However, his experience at Mors - and a visit to Ford's Rouge factory in Detroit to study methods of mass production - had convinced him that the future of motoring was not in expensive cars for the wealthy. After the interruption of World War One, Citroen went on to produce the Type A, billed as "Europe's first mass production car" and priced at less than Fr8,000.

By 1920, Citroen was making 100 cars a day, the upgraded Type B (10hp, 1,450cc) being launched in 1921.

With new factories - including an assembly facility in Slough, England - Citroen was making 500 cars a day by the time the Type C (5CV) was introduced in 1927. Over 88,000 Type Cs were made, including pick-up trucks and delivery vans, equipping middle-class motorists and small business owners.
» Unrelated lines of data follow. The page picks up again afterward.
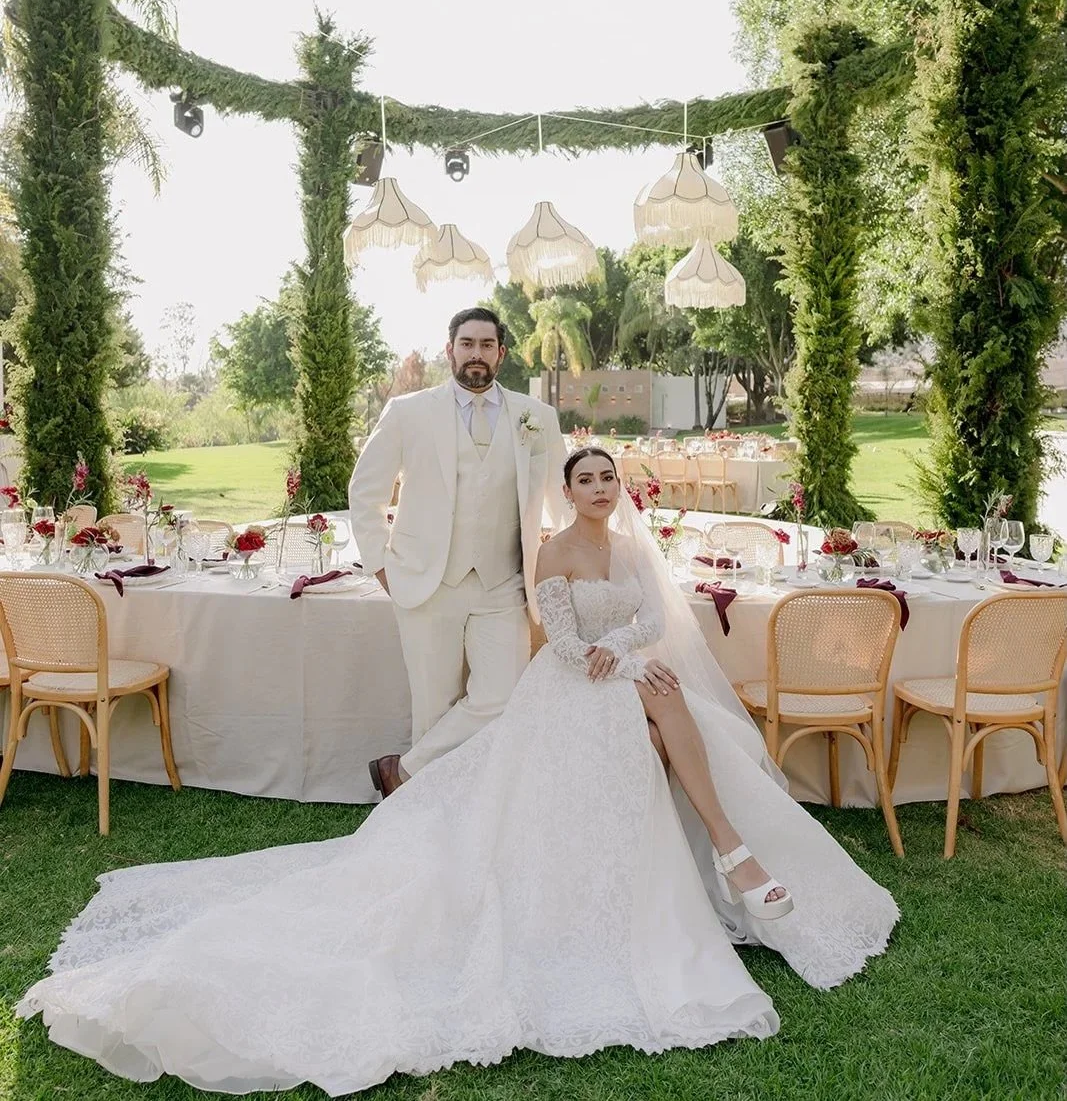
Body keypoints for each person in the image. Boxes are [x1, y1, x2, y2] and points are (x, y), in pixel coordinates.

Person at [17, 447, 898, 1096]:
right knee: (663, 706)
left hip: (625, 672)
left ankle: (732, 847)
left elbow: (646, 623)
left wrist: (629, 653)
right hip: (571, 685)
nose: (600, 489)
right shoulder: (554, 553)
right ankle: (732, 852)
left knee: (670, 700)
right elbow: (557, 635)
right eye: (586, 480)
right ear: (567, 493)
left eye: (608, 479)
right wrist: (606, 658)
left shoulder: (634, 551)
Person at [348, 306, 566, 796]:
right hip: (426, 581)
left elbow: (560, 498)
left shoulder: (537, 417)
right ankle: (427, 810)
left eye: (487, 345)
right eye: (467, 344)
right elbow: (365, 492)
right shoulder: (408, 412)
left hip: (504, 584)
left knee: (503, 696)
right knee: (433, 705)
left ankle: (401, 772)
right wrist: (381, 567)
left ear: (501, 353)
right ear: (449, 351)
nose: (476, 354)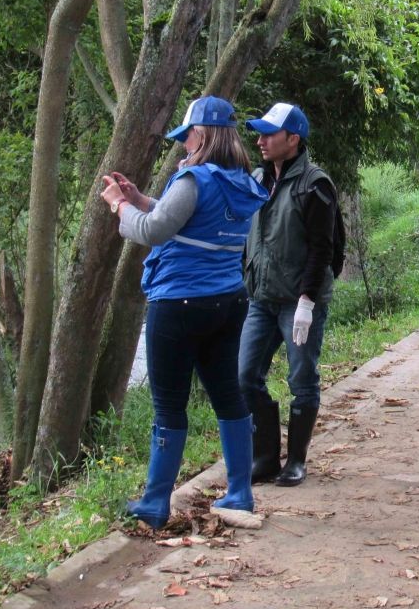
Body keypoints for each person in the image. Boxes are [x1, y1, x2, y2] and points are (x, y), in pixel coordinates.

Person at [100, 96, 269, 529]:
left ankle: (155, 503)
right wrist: (143, 197)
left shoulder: (193, 179)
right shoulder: (242, 182)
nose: (183, 145)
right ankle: (240, 493)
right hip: (227, 303)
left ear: (203, 134)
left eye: (186, 135)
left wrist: (121, 206)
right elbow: (192, 221)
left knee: (169, 405)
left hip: (179, 305)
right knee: (228, 395)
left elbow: (155, 232)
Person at [240, 103, 339, 487]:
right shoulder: (258, 179)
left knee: (302, 378)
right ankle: (264, 457)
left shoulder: (315, 184)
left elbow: (322, 249)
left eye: (269, 134)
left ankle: (296, 460)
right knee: (245, 375)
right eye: (260, 133)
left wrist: (307, 302)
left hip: (299, 301)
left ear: (293, 139)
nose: (260, 140)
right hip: (262, 298)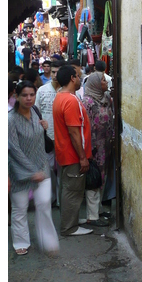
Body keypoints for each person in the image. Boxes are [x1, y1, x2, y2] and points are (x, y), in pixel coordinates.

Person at [8, 80, 60, 256]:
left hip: (41, 166)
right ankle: (21, 241)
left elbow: (40, 141)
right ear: (16, 96)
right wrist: (31, 171)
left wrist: (44, 127)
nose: (29, 98)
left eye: (32, 95)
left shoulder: (36, 112)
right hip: (19, 171)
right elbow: (13, 149)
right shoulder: (10, 120)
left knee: (45, 203)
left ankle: (48, 241)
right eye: (24, 95)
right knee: (20, 208)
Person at [52, 65, 94, 237]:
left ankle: (71, 220)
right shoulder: (69, 100)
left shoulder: (61, 97)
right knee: (72, 191)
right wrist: (83, 157)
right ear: (72, 78)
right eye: (77, 76)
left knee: (69, 188)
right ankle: (69, 227)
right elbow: (74, 132)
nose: (79, 79)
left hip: (65, 152)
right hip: (72, 155)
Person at [80, 72, 114, 226]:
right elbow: (83, 127)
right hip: (93, 147)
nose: (105, 81)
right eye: (102, 80)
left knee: (102, 178)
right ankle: (92, 216)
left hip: (105, 146)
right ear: (94, 84)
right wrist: (88, 149)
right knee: (93, 179)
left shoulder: (106, 98)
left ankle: (98, 210)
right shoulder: (87, 102)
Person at [35, 59, 64, 206]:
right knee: (48, 171)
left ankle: (60, 200)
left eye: (58, 72)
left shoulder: (67, 92)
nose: (55, 75)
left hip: (63, 138)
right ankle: (51, 198)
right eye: (53, 72)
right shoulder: (42, 91)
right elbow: (37, 114)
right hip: (46, 138)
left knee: (61, 171)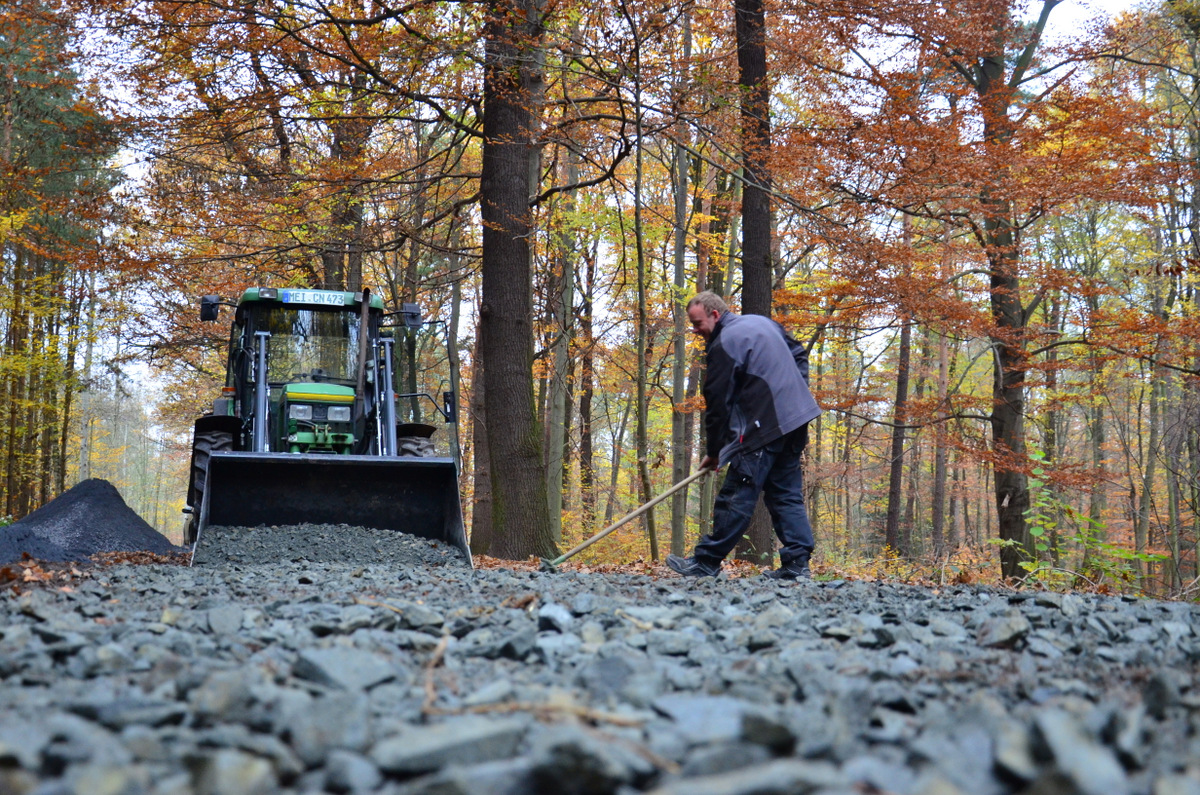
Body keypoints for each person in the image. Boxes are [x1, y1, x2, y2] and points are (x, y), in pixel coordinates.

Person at [667, 291, 822, 580]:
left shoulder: (724, 343)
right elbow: (799, 353)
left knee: (738, 491)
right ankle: (797, 565)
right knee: (785, 492)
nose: (696, 330)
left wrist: (714, 452)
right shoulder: (762, 323)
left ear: (715, 314)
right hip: (797, 419)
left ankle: (706, 562)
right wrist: (796, 394)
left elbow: (716, 402)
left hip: (766, 426)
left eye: (698, 323)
Larger cars followed: the hugely popular C4 of 1928 and, a year later, the six-cylinder C6 took the Citroen brand to the upper end of the market for the first time.

Presented at the 1928 Paris Motor Show, the C6 shared much of its engineering with the smaller 1.6-litre, 10hp C4, but was fitted with a 2,442cc six-cylinder engine, the company's first. This was rated at 14hp (the equivalent of around 45bhp by modern measurements) and worked with a three-speed gearbox; it was capable of over 100kph. Initially offered as a four- or five-seat saloon, Citroen went on to offer it in coupe, six-seater, "sports limousine", "sports five-seater", full limousine and seven-seater forms.

A longer and wider C6E model followed by summer 1929, with the even more spacious and better-upholstered C6F in the autumn. Updates brought the C6G, with engine enlarged to 2,650cc (15hp/50bhp, later 19.3hp and 20.8hp) and new soft engine-mounts to reduce vibration; nearly 18,000 of these were built between September 1931 and October 1933.